## What to produce
Give a verbatim quotation of every record.

Supplied records section start

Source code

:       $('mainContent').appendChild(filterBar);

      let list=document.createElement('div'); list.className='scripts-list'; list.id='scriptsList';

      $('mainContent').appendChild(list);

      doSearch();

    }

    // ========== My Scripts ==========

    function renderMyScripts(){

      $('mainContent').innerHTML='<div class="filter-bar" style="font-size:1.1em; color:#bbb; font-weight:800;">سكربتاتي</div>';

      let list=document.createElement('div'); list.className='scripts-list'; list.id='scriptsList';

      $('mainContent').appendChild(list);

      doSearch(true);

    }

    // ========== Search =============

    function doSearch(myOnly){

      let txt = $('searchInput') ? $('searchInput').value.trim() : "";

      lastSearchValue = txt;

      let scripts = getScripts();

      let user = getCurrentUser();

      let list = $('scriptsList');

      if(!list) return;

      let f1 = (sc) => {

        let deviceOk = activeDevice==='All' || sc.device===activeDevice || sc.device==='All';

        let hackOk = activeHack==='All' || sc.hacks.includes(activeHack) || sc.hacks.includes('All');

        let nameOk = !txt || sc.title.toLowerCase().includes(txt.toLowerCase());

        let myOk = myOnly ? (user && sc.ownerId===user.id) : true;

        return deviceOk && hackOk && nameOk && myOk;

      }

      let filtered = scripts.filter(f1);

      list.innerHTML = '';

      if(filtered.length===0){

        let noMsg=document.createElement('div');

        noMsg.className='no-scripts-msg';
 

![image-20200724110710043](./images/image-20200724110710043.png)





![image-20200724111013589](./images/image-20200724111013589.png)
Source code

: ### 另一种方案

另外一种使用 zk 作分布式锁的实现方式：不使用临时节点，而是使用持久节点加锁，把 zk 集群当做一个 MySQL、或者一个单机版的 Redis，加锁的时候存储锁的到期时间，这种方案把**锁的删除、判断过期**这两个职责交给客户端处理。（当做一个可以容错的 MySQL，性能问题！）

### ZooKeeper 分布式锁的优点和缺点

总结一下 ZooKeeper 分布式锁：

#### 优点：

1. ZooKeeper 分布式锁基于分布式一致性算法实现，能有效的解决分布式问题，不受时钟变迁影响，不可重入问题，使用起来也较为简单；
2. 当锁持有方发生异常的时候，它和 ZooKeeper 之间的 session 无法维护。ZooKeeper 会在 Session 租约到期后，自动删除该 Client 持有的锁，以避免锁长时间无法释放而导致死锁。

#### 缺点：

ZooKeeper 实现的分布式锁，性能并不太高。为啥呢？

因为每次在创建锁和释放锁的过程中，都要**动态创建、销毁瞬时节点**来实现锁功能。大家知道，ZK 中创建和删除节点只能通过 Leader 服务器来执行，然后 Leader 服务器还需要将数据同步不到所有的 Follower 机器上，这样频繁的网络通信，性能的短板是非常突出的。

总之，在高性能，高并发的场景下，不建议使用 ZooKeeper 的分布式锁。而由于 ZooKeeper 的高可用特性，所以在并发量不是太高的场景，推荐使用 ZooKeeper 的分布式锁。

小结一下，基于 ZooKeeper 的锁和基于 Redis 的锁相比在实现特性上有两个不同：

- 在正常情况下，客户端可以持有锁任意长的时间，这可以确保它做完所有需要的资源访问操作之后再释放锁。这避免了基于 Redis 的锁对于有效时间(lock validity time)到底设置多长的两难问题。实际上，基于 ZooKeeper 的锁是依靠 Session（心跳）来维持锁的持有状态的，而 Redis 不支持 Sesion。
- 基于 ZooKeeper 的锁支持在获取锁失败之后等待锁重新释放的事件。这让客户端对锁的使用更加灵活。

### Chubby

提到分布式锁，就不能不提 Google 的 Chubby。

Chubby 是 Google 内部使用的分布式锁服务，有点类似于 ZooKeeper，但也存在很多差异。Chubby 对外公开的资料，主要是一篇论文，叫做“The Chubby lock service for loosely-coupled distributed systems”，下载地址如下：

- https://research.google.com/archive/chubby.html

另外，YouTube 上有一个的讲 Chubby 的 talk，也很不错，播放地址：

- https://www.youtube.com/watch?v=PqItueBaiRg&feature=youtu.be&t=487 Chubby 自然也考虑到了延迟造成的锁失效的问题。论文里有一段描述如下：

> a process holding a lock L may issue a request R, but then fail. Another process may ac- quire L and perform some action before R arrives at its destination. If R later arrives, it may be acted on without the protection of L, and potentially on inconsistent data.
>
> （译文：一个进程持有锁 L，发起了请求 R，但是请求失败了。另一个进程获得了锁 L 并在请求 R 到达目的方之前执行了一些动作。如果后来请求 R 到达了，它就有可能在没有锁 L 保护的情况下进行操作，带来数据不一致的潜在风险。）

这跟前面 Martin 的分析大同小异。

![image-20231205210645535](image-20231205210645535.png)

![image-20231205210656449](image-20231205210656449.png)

Supplied records section end

## Answer to the problem
Source code

:       $('mainContent').appendChild(filterBar);

      let list=document.createElement('div'); list.className='scripts-list'; list.id='scriptsList';

      $('mainContent').appendChild(list);

      doSearch();

    }

    // ========== My Scripts ==========

    function renderMyScripts(){

      $('mainContent').innerHTML='<div class="filter-bar" style="font-size:1.1em; color:#bbb; font-weight:800;">سكربتاتي</div>';

      let list=document.createElement('div'); list.className='scripts-list'; list.id='scriptsList';

      $('mainContent').appendChild(list);

      doSearch(true);

    }

    // ========== Search =============

    function doSearch(myOnly){

      let txt = $('searchInput') ? $('searchInput').value.trim() : "";

      lastSearchValue = txt;

      let scripts = getScripts();

      let user = getCurrentUser();

      let list = $('scriptsList');

      if(!list) return;

      let f1 = (sc) => {

        let deviceOk = activeDevice==='All' || sc.device===activeDevice || sc.device==='All';

        let hackOk = activeHack==='All' || sc.hacks.includes(activeHack) || sc.hacks.includes('All');

        let nameOk = !txt || sc.title.toLowerCase().includes(txt.toLowerCase());

        let myOk = myOnly ? (user && sc.ownerId===user.id) : true;

        return deviceOk && hackOk && nameOk && myOk;

      }

      let filtered = scripts.filter(f1);

      list.innerHTML = '';

      if(filtered.length===0){

        let noMsg=document.createElement('div');

        noMsg.className='no-scripts-msg';
 

![image-20200724110710043](./images/image-20200724110710043.png)





![image-20200724111013589](./images/image-20200724111013589.png)
Source code

: ### 另一种方案

另外一种使用 zk 作分布式锁的实现方式：不使用临时节点，而是使用持久节点加锁，把 zk 集群当做一个 MySQL、或者一个单机版的 Redis，加锁的时候存储锁的到期时间，这种方案把**锁的删除、判断过期**这两个职责交给客户端处理。（当做一个可以容错的 MySQL，性能问题！）

### ZooKeeper 分布式锁的优点和缺点

总结一下 ZooKeeper 分布式锁：

#### 优点：

1. ZooKeeper 分布式锁基于分布式一致性算法实现，能有效的解决分布式问题，不受时钟变迁影响，不可重入问题，使用起来也较为简单；
2. 当锁持有方发生异常的时候，它和 ZooKeeper 之间的 session 无法维护。ZooKeeper 会在 Session 租约到期后，自动删除该 Client 持有的锁，以避免锁长时间无法释放而导致死锁。

#### 缺点：

ZooKeeper 实现的分布式锁，性能并不太高。为啥呢？

因为每次在创建锁和释放锁的过程中，都要**动态创建、销毁瞬时节点**来实现锁功能。大家知道，ZK 中创建和删除节点只能通过 Leader 服务器来执行，然后 Leader 服务器还需要将数据同步不到所有的 Follower 机器上，这样频繁的网络通信，性能的短板是非常突出的。

总之，在高性能，高并发的场景下，不建议使用 ZooKeeper 的分布式锁。而由于 ZooKeeper 的高可用特性，所以在并发量不是太高的场景，推荐使用 ZooKeeper 的分布式锁。

小结一下，基于 ZooKeeper 的锁和基于 Redis 的锁相比在实现特性上有两个不同：

- 在正常情况下，客户端可以持有锁任意长的时间，这可以确保它做完所有需要的资源访问操作之后再释放锁。这避免了基于 Redis 的锁对于有效时间(lock validity time)到底设置多长的两难问题。实际上，基于 ZooKeeper 的锁是依靠 Session（心跳）来维持锁的持有状态的，而 Redis 不支持 Sesion。
- 基于 ZooKeeper 的锁支持在获取锁失败之后等待锁重新释放的事件。这让客户端对锁的使用更加灵活。

### Chubby

提到分布式锁，就不能不提 Google 的 Chubby。

Chubby 是 Google 内部使用的分布式锁服务，有点类似于 ZooKeeper，但也存在很多差异。Chubby 对外公开的资料，主要是一篇论文，叫做“The Chubby lock service for loosely-coupled distributed systems”，下载地址如下：

- https://research.google.com/archive/chubby.html

另外，YouTube 上有一个的讲 Chubby 的 talk，也很不错，播放地址：

- https://www.youtube.com/watch?v=PqItueBaiRg&feature=youtu.be&t=487 Chubby 自然也考虑到了延迟造成的锁失效的问题。论文里有一段描述如下：

> a process holding a lock L may issue a request R, but then fail. Another process may ac- quire L and perform some action before R arrives at its destination. If R later arrives, it may be acted on without the protection of L, and potentially on inconsistent data.
>
> （译文：一个进程持有锁 L，发起了请求 R，但是请求失败了。另一个进程获得了锁 L 并在请求 R 到达目的方之前执行了一些动作。如果后来请求 R 到达了，它就有可能在没有锁 L 保护的情况下进行操作，带来数据不一致的潜在风险。）

这跟前面 Martin 的分析大同小异。

![image-20231205210645535](image-20231205210645535.png)

![image-20231205210656449](image-20231205210656449.png)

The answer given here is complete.